▸ Passage to read
====

Spicing Up Your Marriage and Sex Life
March 2009ADVICE:
Spirit,
I got married at a young age – I’m 30 now, my husband is 34 and we’ve been married 7 years. My husband & I have three children. What I want to know, Spirit, is how do I spice up the marriage and put bad situations & arguments in the past? I want to have more sex and bring back what we had when we were younger, but I don’t know how I can stay married to a man who is a “know-it-all” and now all of a sudden wants to change how I am in almost every way. He’s been a truck driver now for almost a year and he tries to be so controlling because he’s jealous and he thinks he knows it all. Help Spirit! Sincerely, “L.”
Answer:
“L:”
First and foremost, you’re not going to be able to have more sex until you get rid of the other issues in your marriage because they’re suffocating the intimacy between the two of you. Your love for each other can’t breathe.
Secondly, the bad situations & arguments ARE in the past, the key is to get the two of you to stop living in the past and to start living in the moment. Marriages aren’t about keeping score about who did what and how long ago, they’re about being a better YOU today than you were yesterday so that you, your partner, your children and your marriage can start reaping the benefits. The best way to do that is to stop keeping track of all that he did wrong and keep your eyes fixed on what you can do right. Now I know it’s easier said than done, but I’m going to give you some tips right now to get you moving in the right direction.

====

▸ Given data
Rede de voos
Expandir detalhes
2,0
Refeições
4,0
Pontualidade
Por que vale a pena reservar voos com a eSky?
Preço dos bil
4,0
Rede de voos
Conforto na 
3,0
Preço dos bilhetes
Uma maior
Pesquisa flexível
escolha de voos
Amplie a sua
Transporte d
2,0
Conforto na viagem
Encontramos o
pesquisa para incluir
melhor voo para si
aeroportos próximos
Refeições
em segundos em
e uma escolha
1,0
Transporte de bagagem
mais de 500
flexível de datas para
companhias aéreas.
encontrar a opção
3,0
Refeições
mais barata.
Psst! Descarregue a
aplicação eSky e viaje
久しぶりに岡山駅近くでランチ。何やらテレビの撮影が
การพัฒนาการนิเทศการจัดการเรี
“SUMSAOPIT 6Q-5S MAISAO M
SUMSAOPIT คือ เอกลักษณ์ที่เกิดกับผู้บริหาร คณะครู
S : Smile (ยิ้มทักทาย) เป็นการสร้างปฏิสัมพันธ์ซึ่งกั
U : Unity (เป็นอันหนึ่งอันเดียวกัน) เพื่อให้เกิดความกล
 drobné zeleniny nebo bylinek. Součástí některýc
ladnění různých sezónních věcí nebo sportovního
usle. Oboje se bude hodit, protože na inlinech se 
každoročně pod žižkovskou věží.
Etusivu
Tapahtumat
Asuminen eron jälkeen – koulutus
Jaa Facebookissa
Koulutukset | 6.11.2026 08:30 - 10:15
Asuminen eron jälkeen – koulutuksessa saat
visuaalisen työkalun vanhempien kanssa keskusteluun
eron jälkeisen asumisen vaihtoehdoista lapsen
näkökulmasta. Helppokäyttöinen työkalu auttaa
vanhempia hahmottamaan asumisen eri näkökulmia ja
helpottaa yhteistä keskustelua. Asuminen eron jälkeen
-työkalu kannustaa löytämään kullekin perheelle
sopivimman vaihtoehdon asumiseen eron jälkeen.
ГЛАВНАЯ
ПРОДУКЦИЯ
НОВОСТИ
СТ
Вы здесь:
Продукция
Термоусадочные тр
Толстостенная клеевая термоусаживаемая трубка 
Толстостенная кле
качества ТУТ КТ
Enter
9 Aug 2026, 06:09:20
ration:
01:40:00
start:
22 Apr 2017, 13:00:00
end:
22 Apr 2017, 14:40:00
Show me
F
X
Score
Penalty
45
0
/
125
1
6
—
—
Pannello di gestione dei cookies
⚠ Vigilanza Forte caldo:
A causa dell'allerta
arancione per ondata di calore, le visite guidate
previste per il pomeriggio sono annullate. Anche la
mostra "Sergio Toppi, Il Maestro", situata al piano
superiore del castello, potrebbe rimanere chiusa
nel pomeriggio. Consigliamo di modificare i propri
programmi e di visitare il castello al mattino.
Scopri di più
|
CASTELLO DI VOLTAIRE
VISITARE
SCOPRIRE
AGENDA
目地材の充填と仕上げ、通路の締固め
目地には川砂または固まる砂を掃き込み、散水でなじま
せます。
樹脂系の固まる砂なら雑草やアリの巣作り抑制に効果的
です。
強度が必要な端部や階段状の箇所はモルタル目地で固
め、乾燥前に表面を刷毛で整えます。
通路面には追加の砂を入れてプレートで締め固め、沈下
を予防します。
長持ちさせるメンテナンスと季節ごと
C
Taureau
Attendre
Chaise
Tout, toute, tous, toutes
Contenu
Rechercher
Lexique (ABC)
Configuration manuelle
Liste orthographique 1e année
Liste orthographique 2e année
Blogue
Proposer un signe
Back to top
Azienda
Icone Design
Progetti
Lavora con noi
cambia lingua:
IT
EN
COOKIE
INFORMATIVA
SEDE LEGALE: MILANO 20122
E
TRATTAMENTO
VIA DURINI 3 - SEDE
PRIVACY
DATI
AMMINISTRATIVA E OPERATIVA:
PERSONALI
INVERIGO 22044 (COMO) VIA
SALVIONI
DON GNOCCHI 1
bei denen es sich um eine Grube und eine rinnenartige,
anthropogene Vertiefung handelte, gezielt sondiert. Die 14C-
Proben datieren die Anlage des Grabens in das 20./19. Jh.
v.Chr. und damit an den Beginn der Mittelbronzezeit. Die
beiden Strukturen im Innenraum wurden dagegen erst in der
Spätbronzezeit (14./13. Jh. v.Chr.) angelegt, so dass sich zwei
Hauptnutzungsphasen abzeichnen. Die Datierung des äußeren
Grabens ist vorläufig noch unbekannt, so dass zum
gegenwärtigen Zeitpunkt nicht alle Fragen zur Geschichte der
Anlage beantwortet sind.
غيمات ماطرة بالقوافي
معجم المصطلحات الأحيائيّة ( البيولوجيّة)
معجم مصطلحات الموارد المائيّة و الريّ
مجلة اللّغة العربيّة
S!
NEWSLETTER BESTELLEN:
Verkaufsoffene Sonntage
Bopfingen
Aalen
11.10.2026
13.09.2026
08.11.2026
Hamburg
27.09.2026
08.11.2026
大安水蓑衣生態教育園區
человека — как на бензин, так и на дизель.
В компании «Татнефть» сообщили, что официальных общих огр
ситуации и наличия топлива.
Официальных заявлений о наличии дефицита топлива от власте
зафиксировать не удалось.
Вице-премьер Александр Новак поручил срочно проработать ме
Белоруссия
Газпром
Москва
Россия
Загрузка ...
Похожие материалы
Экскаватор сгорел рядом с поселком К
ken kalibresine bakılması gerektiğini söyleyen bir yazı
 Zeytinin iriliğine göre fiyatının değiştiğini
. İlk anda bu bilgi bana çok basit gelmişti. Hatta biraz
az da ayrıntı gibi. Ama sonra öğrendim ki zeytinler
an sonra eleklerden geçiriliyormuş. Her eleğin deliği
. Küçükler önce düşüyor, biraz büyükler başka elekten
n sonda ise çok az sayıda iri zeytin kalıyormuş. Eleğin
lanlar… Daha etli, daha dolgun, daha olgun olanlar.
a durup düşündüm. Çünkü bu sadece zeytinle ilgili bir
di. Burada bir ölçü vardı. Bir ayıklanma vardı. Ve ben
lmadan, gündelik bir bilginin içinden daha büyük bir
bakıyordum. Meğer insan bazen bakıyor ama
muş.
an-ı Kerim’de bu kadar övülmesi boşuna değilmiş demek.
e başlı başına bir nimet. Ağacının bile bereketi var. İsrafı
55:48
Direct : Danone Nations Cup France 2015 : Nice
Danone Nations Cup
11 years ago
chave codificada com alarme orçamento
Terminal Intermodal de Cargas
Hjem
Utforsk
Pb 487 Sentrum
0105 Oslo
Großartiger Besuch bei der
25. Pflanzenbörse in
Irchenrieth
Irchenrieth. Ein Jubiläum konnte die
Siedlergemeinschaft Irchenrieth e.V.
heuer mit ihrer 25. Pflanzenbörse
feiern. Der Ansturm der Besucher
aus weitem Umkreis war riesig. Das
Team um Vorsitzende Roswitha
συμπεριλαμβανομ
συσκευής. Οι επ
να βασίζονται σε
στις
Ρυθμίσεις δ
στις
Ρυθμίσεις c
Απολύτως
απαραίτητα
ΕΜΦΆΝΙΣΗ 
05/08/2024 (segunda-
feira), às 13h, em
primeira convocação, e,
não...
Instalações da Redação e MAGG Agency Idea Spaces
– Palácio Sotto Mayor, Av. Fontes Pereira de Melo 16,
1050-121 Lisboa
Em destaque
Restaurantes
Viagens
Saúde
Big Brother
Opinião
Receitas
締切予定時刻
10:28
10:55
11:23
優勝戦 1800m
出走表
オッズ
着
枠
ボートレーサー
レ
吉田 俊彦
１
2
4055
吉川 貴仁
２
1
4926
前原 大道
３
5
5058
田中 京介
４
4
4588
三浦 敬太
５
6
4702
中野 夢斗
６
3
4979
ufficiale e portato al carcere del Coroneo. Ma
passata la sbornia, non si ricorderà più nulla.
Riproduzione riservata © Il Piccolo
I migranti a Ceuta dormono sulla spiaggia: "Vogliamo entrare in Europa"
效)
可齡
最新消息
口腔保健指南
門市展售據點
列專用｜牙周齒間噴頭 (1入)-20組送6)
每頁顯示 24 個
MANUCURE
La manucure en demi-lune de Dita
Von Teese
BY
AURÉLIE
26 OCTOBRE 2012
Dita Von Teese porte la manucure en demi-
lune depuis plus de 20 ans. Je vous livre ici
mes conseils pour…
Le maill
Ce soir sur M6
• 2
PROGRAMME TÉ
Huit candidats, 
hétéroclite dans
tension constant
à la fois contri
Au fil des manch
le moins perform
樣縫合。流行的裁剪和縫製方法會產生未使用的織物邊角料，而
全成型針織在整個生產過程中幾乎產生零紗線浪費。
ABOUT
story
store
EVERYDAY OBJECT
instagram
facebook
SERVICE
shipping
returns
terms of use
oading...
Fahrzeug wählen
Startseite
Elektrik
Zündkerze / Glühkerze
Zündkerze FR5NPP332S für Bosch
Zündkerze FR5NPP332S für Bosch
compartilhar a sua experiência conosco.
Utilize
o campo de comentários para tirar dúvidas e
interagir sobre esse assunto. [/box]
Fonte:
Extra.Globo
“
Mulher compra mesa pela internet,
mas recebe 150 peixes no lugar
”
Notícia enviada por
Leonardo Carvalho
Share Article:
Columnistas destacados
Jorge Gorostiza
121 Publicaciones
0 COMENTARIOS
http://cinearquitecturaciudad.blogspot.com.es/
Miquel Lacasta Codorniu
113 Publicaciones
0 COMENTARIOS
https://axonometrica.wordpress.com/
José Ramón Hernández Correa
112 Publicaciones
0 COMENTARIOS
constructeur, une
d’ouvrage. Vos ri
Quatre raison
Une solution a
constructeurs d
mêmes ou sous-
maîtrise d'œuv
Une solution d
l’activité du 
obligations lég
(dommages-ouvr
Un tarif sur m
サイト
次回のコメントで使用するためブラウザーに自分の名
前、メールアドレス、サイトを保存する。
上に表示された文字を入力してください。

====

▸ Problems to work on
A: Answer these questions from the marriage advice column, one answer per line, marked the same way:
(i) How many years has L. been married?
(ii) What job has her husband held for almost a year?
(iii) According to the reply, what is suffocating the intimacy between the two of them?
B: Please shorten the paragraph of the marriage advice column that begins "Secondly, the bad situations" while keeping its main points.
C: Write the next part of the marriage advice column, picking up after its last sentence.

▸ Answer list
A:
(i) 7 years
(ii) Truck driver
(iii) The other issues in the marriage

B: The bad situations and arguments are already in the past; the key is for both of you to stop living in the past and start living in the moment. Marriage isn't about keeping score but about becoming a better you today than yesterday, so that you, your partner, your children and your marriage benefit. The best way is to stop tracking what he did wrong and focus on what you can do right. That's easier said than done, so some tips follow to get you moving in the right direction.

C:
You have to be willing to take each issue piece by piece & not lump them all together. When relationships get off track, we have a tendency to lump everything that’s going wrong into one big pile and the real issues can never get sorted out that way. Instead you & your partner have 2 set aside some time to tackle the issues.
- Step is to bring your concern to your partner. NOT the concerns but the concern that things are off track.
- You both agree to set a relationship meeting. Both of you come to the meeting with an open heart, an open mind and lots of paper. I prefer the big wall POST-It Notes.
- If one or both of you come from a spiritual background, pray out loud together that the Creator will bless your meeting.
- Set the ground rules for how you are going to communicate so that if tension starts to mount and things get heated, you have a point to come back to in order to regain your peace with one another (ie…Speaker-Listener Technique).
- Remember this is not a vent session. It is a time to be constructive, so stay on the same TEAM, focus on the PROBLEM & not the person (and no the person isn’t the problem, lol), so identify the problem, set a goal (together), and agree on the steps you’re going to take TOGETHER to get to that goal. In each meeting you may only be able to tackle a few problems at a time. I recommend no more than 3 (remember…it’s taken months/years to get in this situation, so you can’t fix all of it over night).
Sign a contract with one another to seal the deal.
End each meeting on a positive note that reinforces your love for the person & your commitment to making your relationship work.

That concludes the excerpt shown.